**TASKS FOR THIS EXERCISE**:
1/ In the mortgage text, how is the monthly interest rate on an adjustable rate mortgage determined?
2/ Transcribe the stretch of the mortgage text from "An adjustable rate" through "on your loan.".
3/ Pick up the text on adjustable and fixed mortgage rates after its last sentence and carry it forward.

**TEXT BLOCK**:
════════════════
While there are other more exotic loan products available, a potential borrower's main decision will come down to choosing between an adjustable or fixed interest rate on their loan.  So what is the difference?  And what are the advantages/disadvantages of each?  Below we will answer those questions for you, and hopefully with this information your decision will become a little easier.

Adjustable Rate Mortgage

An adjustable rate mortgage, or ARM, is a loan with a variable interest rate.  The monthly interest rate will be determined by using a base index (one year US Treasury Bills, for example) and adding to it a predetermined margin.  Thus, as the underlying index fluctuates, so will the interest rate on your loan.

ARM - Advantages and Disadvantages

The advantages of an ARM are that they generally offer a discounted introductory rate for a number of years.  This means that  a borrower can afford a larger mortgage as the early years of the loan will require smaller payments.  Also, if interest rates drop, the mortgage rate drops right along with them.  This way, the borrower immediately realizes the financial benefit, without having to refinance the loan. The disadvantages of an ARM are that they are unpredictable and if interest rates rise, so do your loan payments.  Sometimes, the increase can be dramatic.  Also, some ARMs have such low introductory rates that negative amortization can occur, which means the loan balance can rise above the original amount borrowed.
════════════════
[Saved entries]
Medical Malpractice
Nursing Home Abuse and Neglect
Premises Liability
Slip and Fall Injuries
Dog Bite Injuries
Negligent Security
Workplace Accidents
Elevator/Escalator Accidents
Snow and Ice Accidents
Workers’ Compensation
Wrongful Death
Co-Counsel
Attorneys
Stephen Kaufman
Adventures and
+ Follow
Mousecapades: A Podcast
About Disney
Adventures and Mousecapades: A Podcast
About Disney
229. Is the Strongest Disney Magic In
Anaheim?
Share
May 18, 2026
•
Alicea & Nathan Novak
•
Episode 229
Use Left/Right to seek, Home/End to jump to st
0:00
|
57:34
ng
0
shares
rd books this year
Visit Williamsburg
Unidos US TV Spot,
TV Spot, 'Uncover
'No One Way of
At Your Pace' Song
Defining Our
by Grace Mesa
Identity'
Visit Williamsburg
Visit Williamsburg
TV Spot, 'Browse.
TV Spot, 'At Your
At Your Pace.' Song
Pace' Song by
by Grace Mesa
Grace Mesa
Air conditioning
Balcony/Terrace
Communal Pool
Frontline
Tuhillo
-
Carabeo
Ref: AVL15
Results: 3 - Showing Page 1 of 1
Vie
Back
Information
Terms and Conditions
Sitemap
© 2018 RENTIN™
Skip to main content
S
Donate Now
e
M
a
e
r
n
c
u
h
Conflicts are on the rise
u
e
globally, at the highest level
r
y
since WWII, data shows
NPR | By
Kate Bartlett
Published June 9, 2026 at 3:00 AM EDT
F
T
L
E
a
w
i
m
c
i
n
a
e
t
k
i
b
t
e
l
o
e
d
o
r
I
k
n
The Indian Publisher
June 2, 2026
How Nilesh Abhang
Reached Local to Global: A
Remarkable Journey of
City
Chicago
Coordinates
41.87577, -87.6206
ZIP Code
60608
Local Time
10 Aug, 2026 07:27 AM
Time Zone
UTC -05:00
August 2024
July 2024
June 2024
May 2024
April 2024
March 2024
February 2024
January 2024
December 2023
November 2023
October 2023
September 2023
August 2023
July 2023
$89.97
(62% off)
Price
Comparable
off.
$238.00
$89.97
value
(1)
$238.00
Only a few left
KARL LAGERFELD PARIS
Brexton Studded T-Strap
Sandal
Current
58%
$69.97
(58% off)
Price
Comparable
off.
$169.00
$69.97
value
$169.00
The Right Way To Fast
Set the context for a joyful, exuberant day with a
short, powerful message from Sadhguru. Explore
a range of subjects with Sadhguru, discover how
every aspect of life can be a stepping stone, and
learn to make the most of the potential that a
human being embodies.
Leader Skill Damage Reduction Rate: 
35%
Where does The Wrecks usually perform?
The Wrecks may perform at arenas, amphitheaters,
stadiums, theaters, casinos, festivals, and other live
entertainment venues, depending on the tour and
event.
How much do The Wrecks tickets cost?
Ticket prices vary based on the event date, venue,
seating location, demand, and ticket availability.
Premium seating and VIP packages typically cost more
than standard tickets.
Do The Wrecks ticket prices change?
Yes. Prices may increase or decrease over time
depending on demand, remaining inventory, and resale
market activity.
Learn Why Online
════════════════
**RESULTS FOR EACH TASK**:
1/ It is a base index plus a predetermined margin.

2/
An adjustable rate mortgage, or ARM, is a loan with a variable interest rate.  The monthly interest rate will be determined by using a base index (one year US Treasury Bills, for example) and adding to it a predetermined margin.  Thus, as the underlying index fluctuates, so will the interest rate on your loan.

3/
Fixed Rate Mortgage - Advantages and Disadvantages

The fixed rate mortgage finds its main advantage in the form of peace of mind.  The interest rate and payments will not change over the life of the loan, so budgeting and monitoring your finances is made easier.  They are also quite easy to understand, and for this reason are better for a first time home buyer or less sophisticated buyer. The disadvantages of a fixed rate mortgage are mainly tied to the inability to change the interest rate without a refinance.  If rates see a significant drop, a fixed rate mortgagee will have to refinance their loan in order to take advantage.  This means going through the entire loan approval process once again, and paying significant closing costs.  The lack of any discount early on also makes fixed rate mortgages unaffordable for some.

Title Insurance in Fort Myers, Florida

Taking out a mortgage signifies a large investment on the part of the homebuyer.  The average mortgagee is committing to the repayment of a six figure debt over the course of 30 years.  In order to properly protect such an important investment, title insurance in Fort Myers is key.  At Schutt Law Firm, our experienced professionals can guide you through the ins and outs of a title insurance policy, and make you feel at ease with the entire closing process.  Don't trust such an important transaction to just anyone--give us a call today at (239) 540-7007.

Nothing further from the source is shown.